Com efeito, a causa de pedir e os pedidos respeitam apenas à invocada desvalorização do imóvel face à proximidade da linha de muito alta tensão e à perda de saúde e qualidade de vida face a essa proximidade.
Assim, face à forma como a acção vem configurada, estamos perante danos indemnizáveis equiparáveis aos previstos nos arts. 37º e 38º do DL nº 43335, de 19.11.1960, o qual constitui legislação especial, que afasta o regime jurídico da responsabilidade civil extracontratual do Estado e demais pessoas colectivas de direito público, constante da Lei nº 67/2007, de 31/12, como expressamente decorre do seu art. 1º, nº 1.
É certo que, no presente caso, não estamos perante situação totalmente correspondente à prevista nos arts. 37º e 38º do DL nº 43335, visto que a linha de alta tensão não passa sobre o prédio do Autores, mas sim, conforme alegam, a 20 metros do mesmo, sendo certo, no entanto, que estes consideram existir uma oneração do seu direito de propriedade por ocorrer uma desvalorização do valor do imóvel e danos para a sua saúde e tranquilidade.
Certo é que em situações semelhantes à que aqui está em causa este Tribunal dos Conflitos já se pronunciou no sentido de ser atribuída a competência aos tribunais comuns, no acórdão de 19.06.2014, Proc. nº 09/14 (cfr. igualmente o acórdão do STJ de 10.11.2011, Proc. nº 1168/06.8TBMCN.P1.S1 no qual não esteve sequer em causa a competência da jurisdição comum).
Sumariou-se naquele acórdão o seguinte: «São da competência material da ordem dos tribunais judiciais as acções que – independentemente da forma de processo e da circunstância de ter ou não havido um prévio juízo arbitral, impugnado em via de recurso pelo interessado – têm como objecto o arbitramento da justa indemnização devida ao proprietário pela oneração do seu direito, determinante da desvalorização do bem pela constituição lícita de uma servidão administrativa por acto de entidade concessionária de serviço público, mesmo que aquela não seja decorrência de um precedente processo expropriativo.».
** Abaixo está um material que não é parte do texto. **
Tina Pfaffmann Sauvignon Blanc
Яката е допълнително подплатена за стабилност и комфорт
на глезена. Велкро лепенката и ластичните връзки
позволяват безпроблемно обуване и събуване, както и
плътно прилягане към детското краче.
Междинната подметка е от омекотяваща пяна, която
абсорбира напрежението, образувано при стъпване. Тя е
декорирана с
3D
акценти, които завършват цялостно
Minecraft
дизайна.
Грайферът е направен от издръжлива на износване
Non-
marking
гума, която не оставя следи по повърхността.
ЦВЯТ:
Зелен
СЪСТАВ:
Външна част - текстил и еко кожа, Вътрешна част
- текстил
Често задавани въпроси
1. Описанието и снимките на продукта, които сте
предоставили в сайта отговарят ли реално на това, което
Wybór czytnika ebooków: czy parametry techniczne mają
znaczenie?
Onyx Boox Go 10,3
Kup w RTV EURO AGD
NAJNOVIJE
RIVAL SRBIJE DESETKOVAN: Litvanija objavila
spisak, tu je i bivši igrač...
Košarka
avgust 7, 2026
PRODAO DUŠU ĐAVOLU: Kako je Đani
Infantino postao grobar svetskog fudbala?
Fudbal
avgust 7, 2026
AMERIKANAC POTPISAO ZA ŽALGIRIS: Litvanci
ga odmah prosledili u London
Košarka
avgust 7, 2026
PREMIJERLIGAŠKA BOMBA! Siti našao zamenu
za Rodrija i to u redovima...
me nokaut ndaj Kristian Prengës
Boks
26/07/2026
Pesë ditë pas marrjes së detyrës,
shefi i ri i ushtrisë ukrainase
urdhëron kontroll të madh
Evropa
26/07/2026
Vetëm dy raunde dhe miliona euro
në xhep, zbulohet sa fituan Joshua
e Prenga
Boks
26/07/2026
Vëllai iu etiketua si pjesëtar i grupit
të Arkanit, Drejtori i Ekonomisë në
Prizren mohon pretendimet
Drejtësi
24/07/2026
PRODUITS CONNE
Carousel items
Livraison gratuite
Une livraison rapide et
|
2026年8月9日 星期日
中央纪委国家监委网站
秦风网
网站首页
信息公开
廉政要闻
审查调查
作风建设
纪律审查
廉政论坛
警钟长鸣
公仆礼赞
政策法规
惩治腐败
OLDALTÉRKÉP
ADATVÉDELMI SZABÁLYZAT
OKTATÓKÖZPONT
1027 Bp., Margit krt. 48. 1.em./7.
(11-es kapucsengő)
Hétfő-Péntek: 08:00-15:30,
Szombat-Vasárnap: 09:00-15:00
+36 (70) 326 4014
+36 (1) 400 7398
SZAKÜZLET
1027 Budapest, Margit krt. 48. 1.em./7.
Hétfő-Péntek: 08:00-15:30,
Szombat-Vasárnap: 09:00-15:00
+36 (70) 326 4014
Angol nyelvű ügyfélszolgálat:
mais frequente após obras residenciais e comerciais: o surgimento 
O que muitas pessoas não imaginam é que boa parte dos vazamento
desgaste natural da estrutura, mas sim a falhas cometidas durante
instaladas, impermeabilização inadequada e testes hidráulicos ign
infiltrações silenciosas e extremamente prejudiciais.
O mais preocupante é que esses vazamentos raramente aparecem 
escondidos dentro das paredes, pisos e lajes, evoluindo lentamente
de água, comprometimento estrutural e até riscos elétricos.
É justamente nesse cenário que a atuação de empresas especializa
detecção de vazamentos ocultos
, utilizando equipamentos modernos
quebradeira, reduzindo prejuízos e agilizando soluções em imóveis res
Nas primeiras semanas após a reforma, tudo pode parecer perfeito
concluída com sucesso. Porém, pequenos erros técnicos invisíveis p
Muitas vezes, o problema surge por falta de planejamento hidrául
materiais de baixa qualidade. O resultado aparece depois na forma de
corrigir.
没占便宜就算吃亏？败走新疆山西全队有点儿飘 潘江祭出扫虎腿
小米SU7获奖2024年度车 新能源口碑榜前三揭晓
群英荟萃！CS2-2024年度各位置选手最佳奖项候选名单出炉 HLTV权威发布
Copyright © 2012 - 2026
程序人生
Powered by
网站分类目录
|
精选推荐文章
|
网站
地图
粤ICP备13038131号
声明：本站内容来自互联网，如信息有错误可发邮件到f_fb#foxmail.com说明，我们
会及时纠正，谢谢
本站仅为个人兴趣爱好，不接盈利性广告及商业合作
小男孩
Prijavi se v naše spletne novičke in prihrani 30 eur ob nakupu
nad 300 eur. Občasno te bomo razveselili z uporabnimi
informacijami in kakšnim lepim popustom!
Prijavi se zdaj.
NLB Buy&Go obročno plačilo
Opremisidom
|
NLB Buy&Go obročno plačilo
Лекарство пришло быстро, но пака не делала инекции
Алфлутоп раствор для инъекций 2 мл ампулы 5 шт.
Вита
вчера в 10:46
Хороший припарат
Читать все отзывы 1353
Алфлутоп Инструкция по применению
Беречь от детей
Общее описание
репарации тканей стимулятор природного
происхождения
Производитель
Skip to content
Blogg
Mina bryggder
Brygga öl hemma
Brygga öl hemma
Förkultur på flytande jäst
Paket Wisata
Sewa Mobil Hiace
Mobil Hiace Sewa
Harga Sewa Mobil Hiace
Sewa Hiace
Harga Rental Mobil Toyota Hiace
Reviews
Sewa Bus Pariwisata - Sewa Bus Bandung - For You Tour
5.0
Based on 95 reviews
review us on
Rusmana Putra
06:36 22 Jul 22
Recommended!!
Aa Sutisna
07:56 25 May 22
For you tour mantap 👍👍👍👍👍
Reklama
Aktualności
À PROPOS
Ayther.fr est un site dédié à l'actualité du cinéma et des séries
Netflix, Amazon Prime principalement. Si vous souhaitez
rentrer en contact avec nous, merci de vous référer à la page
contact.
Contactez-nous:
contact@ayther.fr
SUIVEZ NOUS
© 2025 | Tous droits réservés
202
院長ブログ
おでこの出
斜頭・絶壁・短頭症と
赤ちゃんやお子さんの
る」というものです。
No presente caso não está sequer em causa qualquer servidão administrativa, mas afiguram-se estar presentes as mesmas razões de direito naquele acórdão referidas, ao expender-se, nomeadamente, “tal como ocorre na fase do processo expropriativo tradicionalmente atribuída aos tribunais judiciais, o objecto da presente acção visa apurar e efectivar a obrigação de indemnização de uma entidade que exerce funções administrativas por acto lícito, que determinou a ablação ou oneração da propriedade em nome da realização de um interesse público, gerando uma desvalorização do bem – que carece de ser ressarcida, de modo a assegurar-se a tutela efectiva do direito de propriedade.
Deste modo, não se inscrevendo a acção em nenhuma das alíneas do nº 1 do art. 4º do ETAF, que permitam submeter o litígio ao âmbito da jurisdição administrativa, e sendo da competência dos tribunais judiciais conhecer e decidir as causas que não sejam atribuídas a outra ordem jurisdicional, conclui-se que a competência material para conhecer da presente acção cabe à jurisdição comum.

Pelo exposto, acordam em julgar competente para apreciar a acção o Tribunal Judicial da Comarca do Porto Este - Instância Central Cível de Penafiel, Juiz 4.
Sem custas.

Lisboa, 5 de Julho de 2023. – Teresa Maria Sena Ferreira de Sousa (relatora) – Maria dos Prazeres Couceiro Pizarro Beleza.